One of the essential prerequisites is therefore the multi-professionalism of a team of helpers who are thus able to introduce supplementary qualifications to the help process.
Youths are frequently more difficult to reach than adults, 75% of drug addicts being psychiatrically relevantly ill as well. For this reason, medicine takes on such significance in the predominantly psychological/pedagogical process of abstinence development.
What does make many help measures fundamentally more difficult in the drug scene is the dearth of orientation in many youths. The regulated world, where we grew up, which we are discussing here, is not the world where present youth is living.

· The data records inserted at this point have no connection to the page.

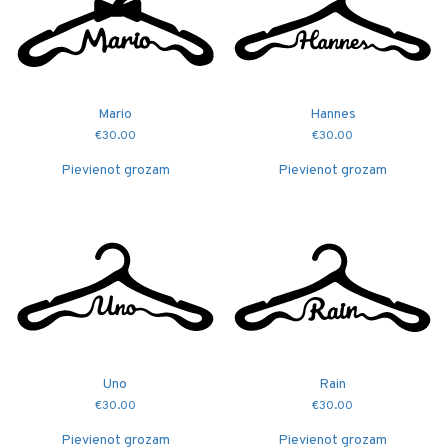
Mario
Hannes
€
30.00
€
30.00
Pievienot grozam
Pievienot grozam
Uno
Rain
€
30.00
€
30.00
Pievienot grozam
Pievienot grozam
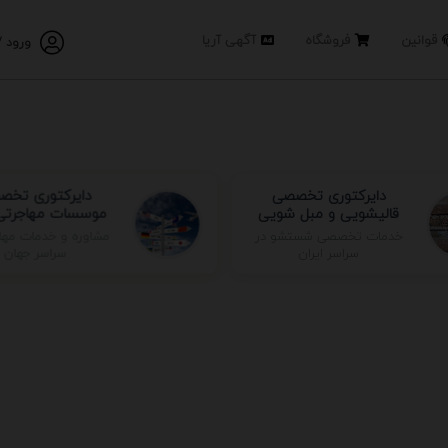
قوانین
فروشگاه
آگهی آریا
ورود /
دایرکتوری تخصصی
دایرکتوری تخص
قالیشویی و مبل شویی
موسسات مهاجرتی 
مشاوره و خدمات مها
خدمات تخصصی شستشو در
سراسر جهان
سراسر ایران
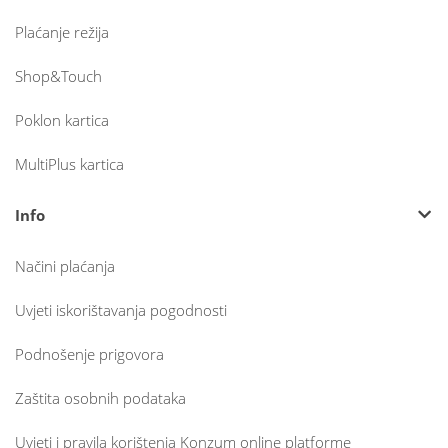
Plaćanje režija
Shop&Touch
Poklon kartica
MultiPlus kartica
Info
Načini plaćanja
Uvjeti iskorištavanja pogodnosti
Podnošenje prigovora
Zaštita osobnih podataka
Uvjeti i pravila korištenja Konzum online platforme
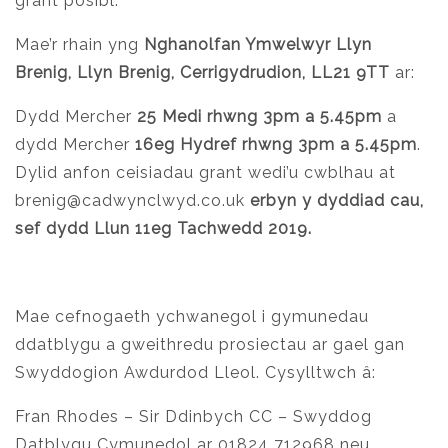
grant posibl.
Mae’r rhain yng
Nghanolfan Ymwelwyr Llyn
Brenig, Llyn Brenig, Cerrigydrudion, LL21 9TT
ar:
Dydd Mercher
25 Medi rhwng 3pm a 5.45pm
a
dydd Mercher
16eg Hydref rhwng 3pm a 5.45pm
.
Dylid anfon ceisiadau grant wedi’u cwblhau at
brenig@cadwynclwyd.co.uk
erbyn y dyddiad cau,
sef dydd Llun 11eg Tachwedd 2019.
Mae cefnogaeth ychwanegol i gymunedau
ddatblygu a gweithredu prosiectau ar gael gan
Swyddogion Awdurdod Lleol. Cysylltwch â:
Fran Rhodes – Sir Ddinbych CC – Swyddog
Datblygu Cymunedol ar 01824 712968 neu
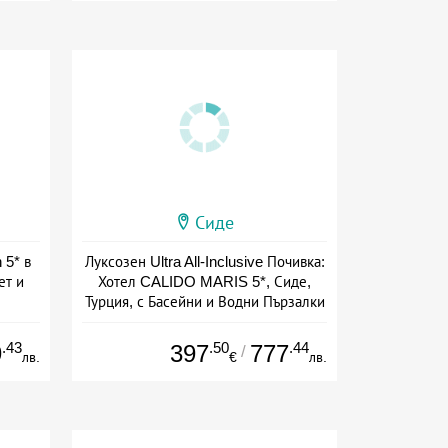
Сиде
 5* в
Луксозен Ultra All-Inclusive Почивка:
ет и
Хотел CALIDO MARIS 5*, Сиде,
Турция, с Басейни и Водни Пързалки
Дата: 07.08 - 01.11 + all inclusive
.43
.50
.44
9
397
777
/
лв.
€
лв.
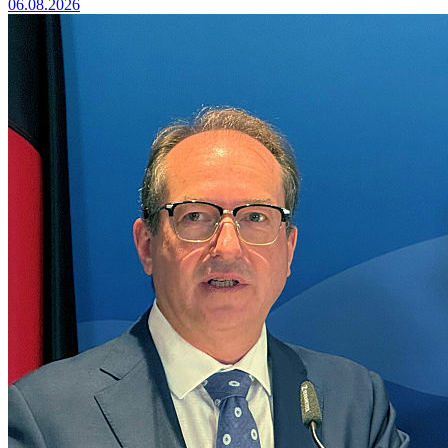
06.08.2026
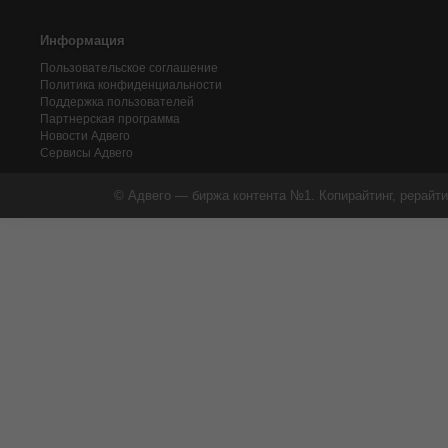
Информация
Пользовательское соглашение
Политика конфиденциальности
Поддержка пользователей
Партнерская программа
Новости Адвего
Сервисы Адвего
© Адвего — биржа контента №1. Копирайтинг, рерайти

Where are youths supposed to find orientation today, when politicians are engaged in serious discussions about whether one should have a right for a high, including a drug high.
The Federal German Constitutional Court in Karlsruhe issued a current decision in all seriousness that this is not a constitutional right. Youths are not to be positively influenced by popularity, but through positive models, through exemplary action.
In Duesseldorf I know a Dominican monk and a Franciscan monk, both being concerned with the homeless and drug addicts. The scene accepts the help of both of them without reservation. Granting aid may be a question of religion, its acceptance - certainly not.
Help for drug addicts must be oriented on what has to be done for them and what can be reached with them and that without any return.
Help for the seriously ill must be help without any expectancy. Such help is to be granted from the fundamental ethical /moral and Christian motivation. Subsequent, therapeutic interventions with drug addicts must attain the necessary social and emotional reintegration of the drug addicts into a therapeutic process. Drug addicts must learn basic social attitudes, in particular they must learn to leave the primary regressive basic pattern of drug addiction, that others care for them and this without any return consideration.
However, development of the socially requisite system of rights and obligations cannot be the prerequisite for granting elementary help.
I do not wish society as it is today; I hope I have not been a contributory cause as to how it is presented today. When I was young, we talked of violent crimes in low voice, when children were around. Nowadays, anyone can experience violence superabundantly, for example, in the “soul-searching striptease” of a criminal on television, or on the other hand in a so-called show also offering children “entertainment”, for example, as to whether three lovers are better for a lonely suburban housewife than two.
We are constantly evolving a world with a dearth in orientation, with egocentric leanings and lack of helpfulness. True, many may donate record sums for tsunami victims, however, people in cities carry on regardless when passers-by are beaten up or the homeless freeze to death in a back alley.
Each of us may know that serious help reaches those in need, that meaningful help alleviates harm, that help is – naturally – not only a state mission, but a demand made on each of us individually as well.
A human being is God’s creation, the cities - not. They have turned into what we have made of them, what we permitted, what we perhaps have not yet changed. Sven Hedin said many years ago: “ It is never too late to do what is right.”
Acting correctly means providing honest help for the needy, naturally for needy drug addicts as well. Requisite help includes a roof over your head, food and provision of elementary needs this as a Christian precept; further meaningful help must include intervention against addiction, as combating the cause of the drug addicts` suffering.
Drug addicts are to be reached through honesty and meaningful offers without restrictions and direct demands. Here, workable relations are to be evolved in order to accompany addicts in intervention to a life in liberty without addiction.
Only they are really free who are also free of addiction.
Thank you very much for your kind attention!